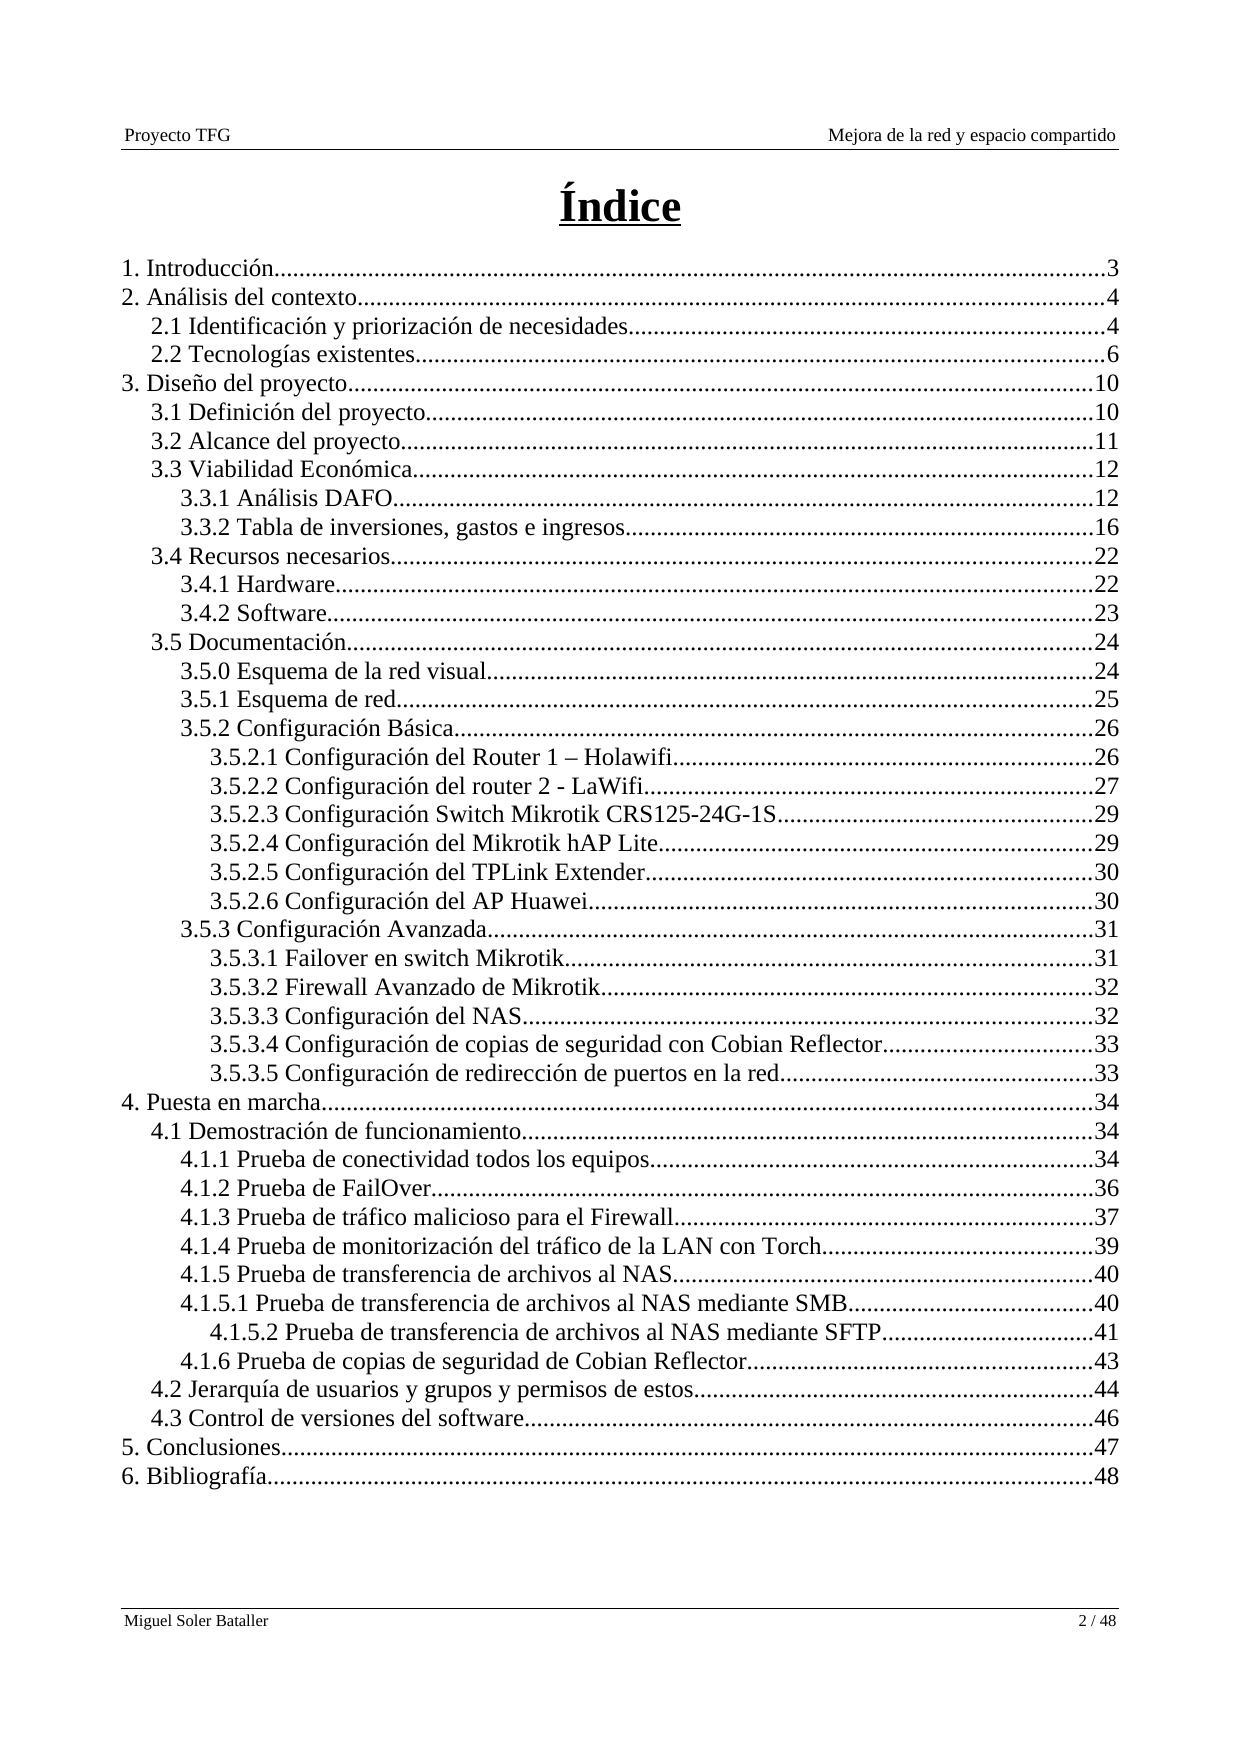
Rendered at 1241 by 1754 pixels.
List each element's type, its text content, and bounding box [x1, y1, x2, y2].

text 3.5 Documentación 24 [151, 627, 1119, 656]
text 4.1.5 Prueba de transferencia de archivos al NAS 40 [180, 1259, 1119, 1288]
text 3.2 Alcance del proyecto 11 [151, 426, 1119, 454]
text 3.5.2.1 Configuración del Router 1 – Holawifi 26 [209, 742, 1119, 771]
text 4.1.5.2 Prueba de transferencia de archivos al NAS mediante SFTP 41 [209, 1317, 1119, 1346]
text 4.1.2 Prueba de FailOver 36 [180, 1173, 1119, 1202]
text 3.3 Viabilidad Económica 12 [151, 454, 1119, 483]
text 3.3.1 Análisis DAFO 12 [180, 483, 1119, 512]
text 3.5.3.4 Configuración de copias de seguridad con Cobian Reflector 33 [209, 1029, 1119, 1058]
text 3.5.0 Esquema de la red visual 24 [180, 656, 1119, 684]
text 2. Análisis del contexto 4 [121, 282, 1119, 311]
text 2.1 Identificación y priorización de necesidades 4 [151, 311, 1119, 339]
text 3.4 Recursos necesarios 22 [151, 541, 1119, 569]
—————
Description of the task >>
Turn the material above into a JSON list of strings with one entry per line. Skip blank lines and leave the picture out.

Reply to the exercise >>
[
  "Rendered at 1241 by 1754 pixels.",
  "List each element's type, its text content, and bounding box [x1, y1, x2, y2].",
  "text 3.5 Documentación 24 [151, 627, 1119, 656]",
  "text 4.1.5 Prueba de transferencia de archivos al NAS 40 [180, 1259, 1119, 1288]",
  "text 3.2 Alcance del proyecto 11 [151, 426, 1119, 454]",
  "text 3.5.2.1 Configuración del Router 1 – Holawifi 26 [209, 742, 1119, 771]",
  "text 4.1.5.2 Prueba de transferencia de archivos al NAS mediante SFTP 41 [209, 1317, 1119, 1346]",
  "text 4.1.2 Prueba de FailOver 36 [180, 1173, 1119, 1202]",
  "text 3.3 Viabilidad Económica 12 [151, 454, 1119, 483]",
  "text 3.3.1 Análisis DAFO 12 [180, 483, 1119, 512]",
  "text 3.5.3.4 Configuración de copias de seguridad con Cobian Reflector 33 [209, 1029, 1119, 1058]",
  "text 3.5.0 Esquema de la red visual 24 [180, 656, 1119, 684]",
  "text 2. Análisis del contexto 4 [121, 282, 1119, 311]",
  "text 2.1 Identificación y priorización de necesidades 4 [151, 311, 1119, 339]",
  "text 3.4 Recursos necesarios 22 [151, 541, 1119, 569]"
]